PROBLEM DESCRIPTION: Pictures stay out of the copy. Everything else in the records must be repeated exactly.

====== GIVEN DATA

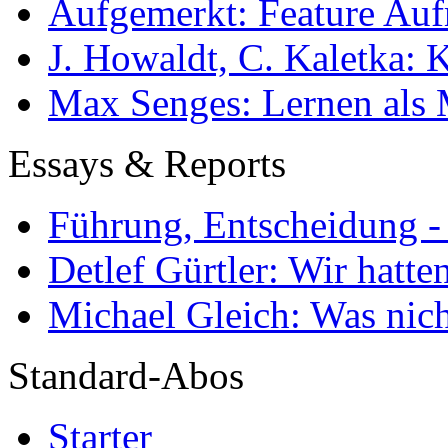
Aufgemerkt: Feature Au
J. Howaldt, C. Kaletka:
Max Senges: Lernen als 
Essays & Reports
Führung, Entscheidung -
Detlef Gürtler: Wir hatte
Michael Gleich: Was nich
Standard-Abos
Starter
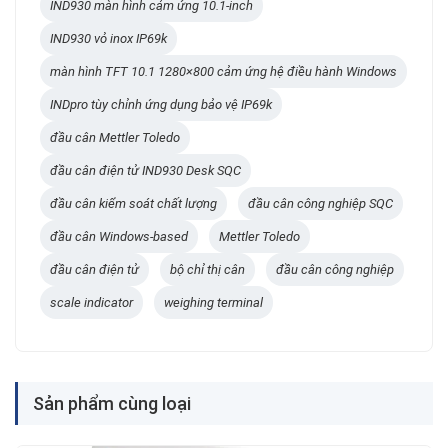
IND930 màn hình cảm ứng 10.1-inch
IND930 vỏ inox IP69k
màn hình TFT 10.1 1280×800 cảm ứng hệ điều hành Windows
INDpro tùy chỉnh ứng dụng bảo vệ IP69k
đầu cân Mettler Toledo
đầu cân điện tử IND930 Desk SQC
đầu cân kiểm soát chất lượng
đầu cân công nghiệp SQC
đầu cân Windows-based
Mettler Toledo
đầu cân điện tử
bộ chỉ thị cân
đầu cân công nghiệp
scale indicator
weighing terminal
Sản phẩm cùng loại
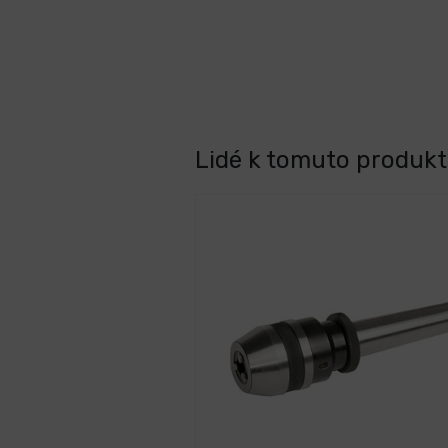
Lidé k tomuto produktu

============

SOLUTION FOR THIS PROBLEM:
Aufgemerkt: Feature Au
J. Howaldt, C. Kaletka:
Max Senges: Lernen als 
Essays & Reports
Führung, Entscheidung -
Detlef Gürtler: Wir hatte
Michael Gleich: Was nich
Standard-Abos
Starter
IND930 màn hình cảm ứng 10.1-inch
IND930 vỏ inox IP69k
màn hình TFT 10.1 1280×800 cảm ứng hệ điều hành Windows
INDpro tùy chỉnh ứng dụng bảo vệ IP69k
đầu cân Mettler Toledo
đầu cân điện tử IND930 Desk SQC
đầu cân kiểm soát chất lượng
đầu cân công nghiệp SQC
đầu cân Windows-based
Mettler Toledo
đầu cân điện tử
bộ chỉ thị cân
đầu cân công nghiệp
scale indicator
weighing terminal
Sản phẩm cùng loại
Lidé k tomuto produktu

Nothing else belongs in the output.